Enemy of the State centers around the chase for an incriminating tape that

captures the murder of a high-ranking D.C. official. It is a tape that could

bring down a lot of people, and it finds its way into the hands of

unsuspecting lawyer Robert Clayton Dean (Smith). While he has no idea he is in

possession of the valued item, Dean does find his life appears to be falling

down around his ears. His credit cards are canceled, his professional

reputation is sullied, and his personal life is questioned, forcing his wife

(Regina King) to ask him to leave her and his young son.

Of course, none of this is coincidental. Dean is the victim of spooky

techno-freaks who use computers, satellites, the Internet and other methods

you will pray are exaggerated, to hunt Dean and procure the damaging tape.

These hackers, under the employ of a Machiavellian bigwig at the National

Security Agency (Jon Voight), and their near omnipresent surveillance

capabilities, appear unstoppable until Dean finds a reluctant ally in a

mysterious figure named Brill (Hackman), who helps him understand what he's up

against and provides a glimmer of hope on how to get out of this mess.

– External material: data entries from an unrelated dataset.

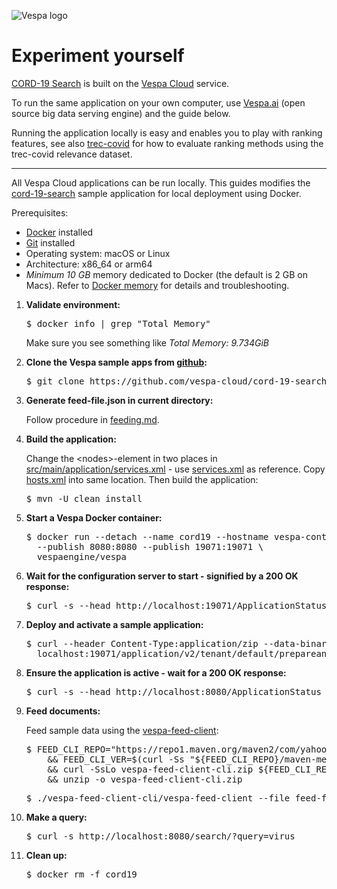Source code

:<!-- Copyright Yahoo. Licensed under the terms of the Apache 2.0 license. See LICENSE in the project root. -->

![Vespa logo](https://vespa.ai/assets/vespa-logo-color.png)

# Experiment yourself
[CORD-19 Search](https://cord19.vespa.ai/) is built on the [Vespa Cloud](https://cloud.vespa.ai/) service.

To run the same application on your own computer,
use [Vespa.ai](https://vespa.ai/) (open source big data serving engine) and the guide below.

Running the application locally is easy and enables you to play with ranking features, see also
[trec-covid](trec-covid.md) for how to evaluate ranking methods using the trec-covid relevance
dataset.

----

All Vespa Cloud applications can be run locally.
This guides modifies the [cord-19-search](.)
sample application for local deployment using Docker.

Prerequisites:
* [Docker](https://docs.docker.com/engine/installation/) installed
* [Git](https://git-scm.com/downloads) installed
* Operating system: macOS or Linux
* Architecture: x86_64 or arm64
* *Minimum 10 GB* memory dedicated to Docker (the default is 2 GB on Macs).
  Refer to [Docker memory](https://docs.vespa.ai/en/operations/docker-containers.html#memory)
  for details and troubleshooting.

<ol>

<li>
    <p><strong>Validate environment:</strong></p>
<pre>
$ docker info | grep "Total Memory"
</pre>
    <p>Make sure you see something like <em>Total Memory: 9.734GiB</em></p>
</li>

<li>
    <p><strong>Clone the Vespa sample apps from
    <a href="https://github.com/vespa-engine/sample-apps">github</a>:</strong></p>
<pre data-test="exec">
$ git clone https://github.com/vespa-cloud/cord-19-search.git &amp;&amp; cd cord-19-search
</pre>
</li>

<li>
    <p><strong>Generate feed-file.json in current directory:</strong></p>
    <p>Follow procedure in <a href="feeding.md">feeding.md</a>.</p>
</li>

<li>
    <p><strong>Build the application:</strong></p>
    <p>Change the &lt;nodes&gt;-element in two places in
    <a href="src/main/application/services.xml">src/main/application/services.xml</a>
    - use <a href="https://github.com/vespa-engine/sample-apps/tree/master/album-recommendation/src/main/application/services.xml">services.xml</a>
    as reference.
    Copy <a href="https://github.com/vespa-engine/sample-apps/tree/master/album-recommendation/src/main/application/hosts.xml">hosts.xml</a>
    into same location.
    Then build the application:
    </p>
<pre data-test="exec" data-test-expect="BUILD SUCCESS" data-test-timeout="600">
$ mvn -U clean install
</pre>
</li>

<li>
    <p><strong>Start a Vespa Docker container:</strong></p>
<pre data-test="exec">
$ docker run --detach --name cord19 --hostname vespa-container \
  --publish 8080:8080 --publish 19071:19071 \
  vespaengine/vespa
</pre>
</li>

<li>
    <p><strong>Wait for the configuration server to start - signified by a 200 OK response:</strong></p>
<pre data-test="exec" data-test-wait-for="200 OK">
$ curl -s --head http://localhost:19071/ApplicationStatus
</pre>
</li>

<li>
    <p><strong>Deploy and activate a sample application:</strong></p>
<pre data-test="exec" data-test-assert-contains="prepared and activated.">
$ curl --header Content-Type:application/zip --data-binary @target/application.zip \
  localhost:19071/application/v2/tenant/default/prepareandactivate
</pre>
</li>

<li>
    <p><strong>Ensure the application is active - wait for a 200 OK response:</strong></p>
<pre data-test="exec" data-test-wait-for="200 OK">
$ curl -s --head http://localhost:8080/ApplicationStatus
</pre>
</li>

<li>
    <p><strong>Feed documents:</strong></p>
    <p>Feed sample data using the <a href="https://docs.vespa.ai/en/vespa-feed-client.html">vespa-feed-client</a>:</p>
<pre data-test="exec">
$ FEED_CLI_REPO="https://repo1.maven.org/maven2/com/yahoo/vespa/vespa-feed-client-cli" \
	&& FEED_CLI_VER=$(curl -Ss "${FEED_CLI_REPO}/maven-metadata.xml" | sed -n 's/.*&lt;release&gt;\(.*\)&lt;.*&gt;/\1/p') \
	&& curl -SsLo vespa-feed-client-cli.zip ${FEED_CLI_REPO}/${FEED_CLI_VER}/vespa-feed-client-cli-${FEED_CLI_VER}-zip.zip \
	&& unzip -o vespa-feed-client-cli.zip
</pre>
<!-- ToDo: feed a small sample file -->
<pre>
$ ./vespa-feed-client-cli/vespa-feed-client --file feed-file.json --endpoint http://localhost:8080
</pre>
</li>

<li>
    <p><strong>Make a query:</strong></p>
<pre data-test="exec" data-test-assert-contains='"resultsFull":1'>
$ curl -s http://localhost:8080/search/?query=virus
</pre>
</li>

<li>
    <p><strong>Clean up:</strong></p>
<pre data-test="after">
$ docker rm -f cord19
</pre>
</li>

</ol>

Enemy of the State is a snappy, exciting picture that pushes some hot buttons

-- issues of privacy, the increased role of technology in society -- while

remaining a petal-to-the-metal action thriller (this is, after all, a Jerry --

The Rock, Con Air, Armageddon -- Bruckheimer-produced movie). Smith is sure in

the lead role (dare we say, Cruise like?), a part that asks for little of his

usual witty asides and comic banter, and Hackman is the spice that gives the

picture its different flavor. His slightly eccentric performance gives the

film a nice jolt, but it's also his films past, particularly his pertinent

role in Francis Ford Coppola's The Conversation as a surveillance expert, that

gives the film a bit more poignance than one might otherwise expect. It may

not be a bad idea to make your own double-bill by renting Coppola's '74 flick

after you've taken in Enemy of the State .

Enemy of the State is rated R for excessive profanity and occasional, though

not overly graphic, scenes of violence.